Excerpted data Start Marker

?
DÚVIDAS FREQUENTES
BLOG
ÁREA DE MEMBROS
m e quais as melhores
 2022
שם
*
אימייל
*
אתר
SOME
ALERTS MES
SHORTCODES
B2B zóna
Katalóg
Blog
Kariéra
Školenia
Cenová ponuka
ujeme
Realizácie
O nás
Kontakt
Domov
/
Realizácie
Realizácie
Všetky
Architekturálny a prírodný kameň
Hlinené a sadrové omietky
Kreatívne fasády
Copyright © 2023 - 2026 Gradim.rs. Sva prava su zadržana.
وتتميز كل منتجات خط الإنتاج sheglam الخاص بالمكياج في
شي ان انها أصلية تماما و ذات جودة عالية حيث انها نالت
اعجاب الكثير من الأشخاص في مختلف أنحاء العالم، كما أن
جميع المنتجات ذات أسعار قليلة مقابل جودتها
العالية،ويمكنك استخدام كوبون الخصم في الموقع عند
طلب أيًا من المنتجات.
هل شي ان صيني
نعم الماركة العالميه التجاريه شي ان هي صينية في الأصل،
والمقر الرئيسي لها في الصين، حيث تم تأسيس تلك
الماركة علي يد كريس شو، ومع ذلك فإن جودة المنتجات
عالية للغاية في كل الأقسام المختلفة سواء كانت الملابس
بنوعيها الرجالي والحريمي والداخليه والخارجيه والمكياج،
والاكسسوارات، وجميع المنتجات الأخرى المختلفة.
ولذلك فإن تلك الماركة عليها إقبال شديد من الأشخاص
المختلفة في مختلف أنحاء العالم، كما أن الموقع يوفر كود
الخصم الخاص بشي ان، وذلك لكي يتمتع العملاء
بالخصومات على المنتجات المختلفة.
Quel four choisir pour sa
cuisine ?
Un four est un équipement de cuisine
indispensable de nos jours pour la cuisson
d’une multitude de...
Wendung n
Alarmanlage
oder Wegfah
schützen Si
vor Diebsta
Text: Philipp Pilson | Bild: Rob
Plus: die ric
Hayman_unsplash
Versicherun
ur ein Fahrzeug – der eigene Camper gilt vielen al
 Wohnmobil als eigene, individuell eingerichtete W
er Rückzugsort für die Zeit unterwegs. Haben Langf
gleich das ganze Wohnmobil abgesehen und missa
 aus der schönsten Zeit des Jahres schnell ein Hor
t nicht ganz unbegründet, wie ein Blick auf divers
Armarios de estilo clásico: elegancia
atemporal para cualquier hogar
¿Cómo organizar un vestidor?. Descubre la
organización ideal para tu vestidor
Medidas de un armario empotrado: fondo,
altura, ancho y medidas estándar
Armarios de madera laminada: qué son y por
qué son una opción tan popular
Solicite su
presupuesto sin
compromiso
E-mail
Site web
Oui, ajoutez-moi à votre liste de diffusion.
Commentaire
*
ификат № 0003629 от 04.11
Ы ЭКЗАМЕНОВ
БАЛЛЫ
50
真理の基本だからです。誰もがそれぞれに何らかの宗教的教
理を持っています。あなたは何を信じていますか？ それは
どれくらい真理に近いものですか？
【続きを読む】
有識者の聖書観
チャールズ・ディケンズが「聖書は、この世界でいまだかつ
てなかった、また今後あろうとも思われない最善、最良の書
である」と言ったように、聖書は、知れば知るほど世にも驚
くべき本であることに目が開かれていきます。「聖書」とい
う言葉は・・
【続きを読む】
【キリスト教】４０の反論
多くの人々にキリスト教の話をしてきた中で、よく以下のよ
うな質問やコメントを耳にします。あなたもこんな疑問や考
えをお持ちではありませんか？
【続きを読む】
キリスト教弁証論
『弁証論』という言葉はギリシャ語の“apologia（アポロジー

Excerpted data End Marker

• [Required action]: Return, word for word, the lines of the data above from the line with "理を持っています。あなたは何を信じていますか？ それは" through the line with "えをお持ちではありませんか？", inclusive.

• [Reply]:
理を持っています。あなたは何を信じていますか？ それは
どれくらい真理に近いものですか？
【続きを読む】
有識者の聖書観
チャールズ・ディケンズが「聖書は、この世界でいまだかつ
てなかった、また今後あろうとも思われない最善、最良の書
である」と言ったように、聖書は、知れば知るほど世にも驚
くべき本であることに目が開かれていきます。「聖書」とい
う言葉は・・
【続きを読む】
【キリスト教】４０の反論
多くの人々にキリスト教の話をしてきた中で、よく以下のよ
うな質問やコメントを耳にします。あなたもこんな疑問や考
えをお持ちではありませんか？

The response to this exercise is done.